Friday, February 4, 2011

Dull Life!

I am sorry for not writing for such a long time! But I have my reasons; my life is super dull at the moment and since I am anyways not doing anything worth telling about I am also not in the mood to write here!

I moved back to my hometown and back into my childhood home, which meant giving up a lot of freedom. Don't get me wrong, I am liking the fact that the fridge is always full, my clothes are always clean and the food is ready well before I have to leave for work. But to be honest, this is exactly what annoys me, this is exactly what I am sick and tired of already!
I moved out nearly four years ago and was - with a short intermission when coming from my internship on Tenerife - living not at home and also not in my hometown. I was living in Bad Honnef, where my university is, in Helsinki for my year abroad and in Oslo for my second internship. I was used to buy my own food, to cook for myself and to make sure that I had something clean to wear every day. I was free and - more or less - independent!

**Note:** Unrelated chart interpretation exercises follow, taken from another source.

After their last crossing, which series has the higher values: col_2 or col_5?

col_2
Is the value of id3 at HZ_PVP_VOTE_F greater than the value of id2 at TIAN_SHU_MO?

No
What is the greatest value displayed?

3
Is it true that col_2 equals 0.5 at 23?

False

Now I am back home and, as I said, gave up this freedom. Most of the people I had contact with moved away from Aachen and to the few that stayed I have basically no contact to. I also have no real motivation to call them; the weather is gray and rainy all the time and I am spending most of the day working or can't stay out long, since I have to get up at 4 a.m., when having the morning shift. After working mornings I am too knackered to do anything; A vicious circle!
Also work is not giving me anything. I am working in a airline catering company and doing a very brain-dead job. I am not really the solely physical worker anyways, I always need to use my head too otherwise I get bored. This job is really not my think and I dislike it a lot! But I do not really have a choice right now; OK, I could just quit, but then I would be without a job and without money. And actually this was the main purpose I went back home: to earn some money and have no expenses when living at my parent's.

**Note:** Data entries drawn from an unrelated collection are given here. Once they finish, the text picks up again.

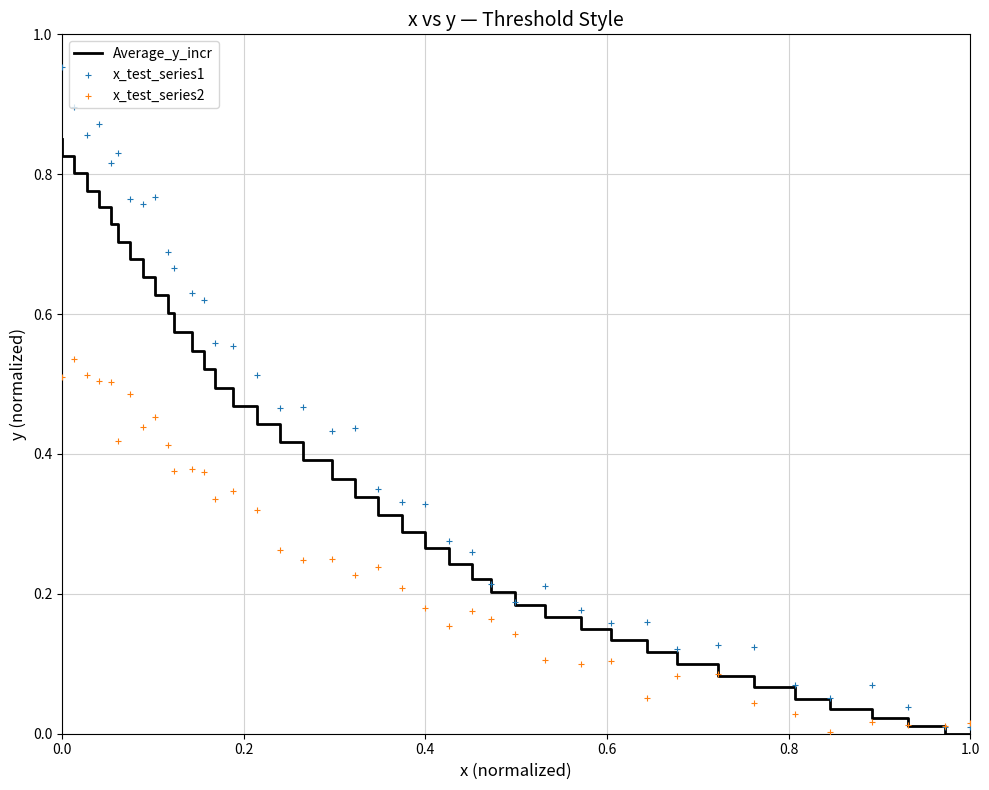

Which series reaches the maximum Y coordinate?

x_test_series1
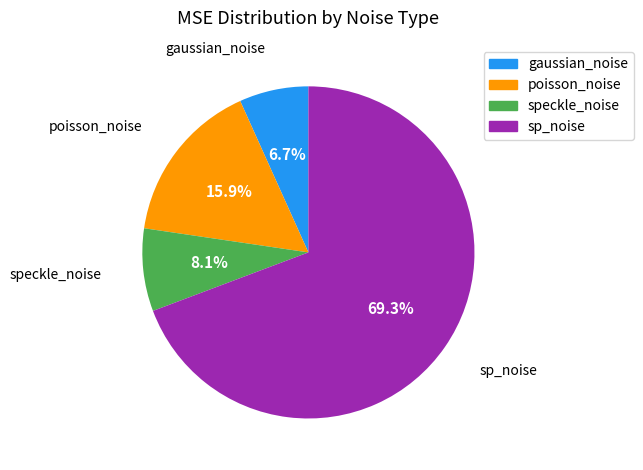

To the nearest percent, what is the difference between the poisson_noise and gaussian_noise slice percentages?

9%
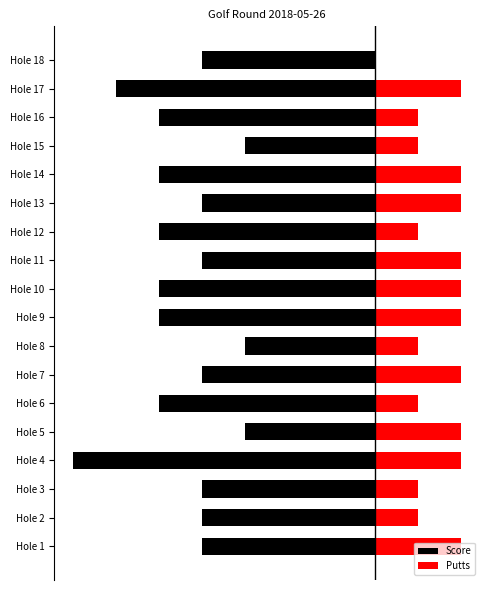

True or false: Score has a value of -6 at Hole 1.

False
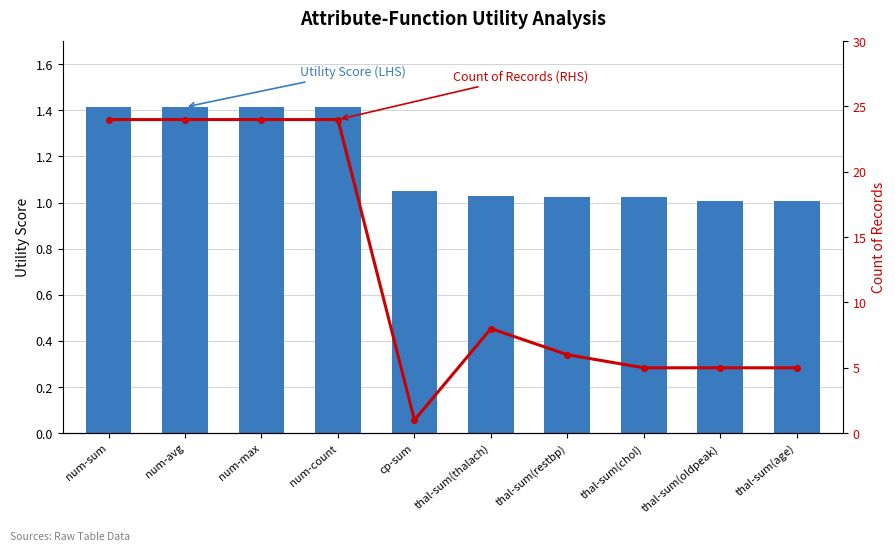

Is it true that Utility Score (LHS) equals 1.4 at num-count?

True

Anyways, my life is quite dull, as I said! A. is gone to Gran Canaria, lazing in the sun and I am here in the gray and cold Germany not doing anything. I am living with my parents again, who I really appreciate and especially for the fact, that I can use my mum's car all day long without her minding. But I know I annoy them quite a bit and they annoy me as well. During the last years of not living at home I grew up and developed my own rhythms and - mostly bad - habits. They are not always easy to cope with and especially for my parents it's hard, now that I am intruding their life again!

I really hope, that I will survive the next three weeks at work and that I wont be bored to death! I hope also, that my parents wont throw me out and that I am not annoying them too much. I hope further, that A. will find a job here in Germany close-by and that we can move together in a flat there! This is it; Three wishes for the next couple of months, I think I didn't ask too much!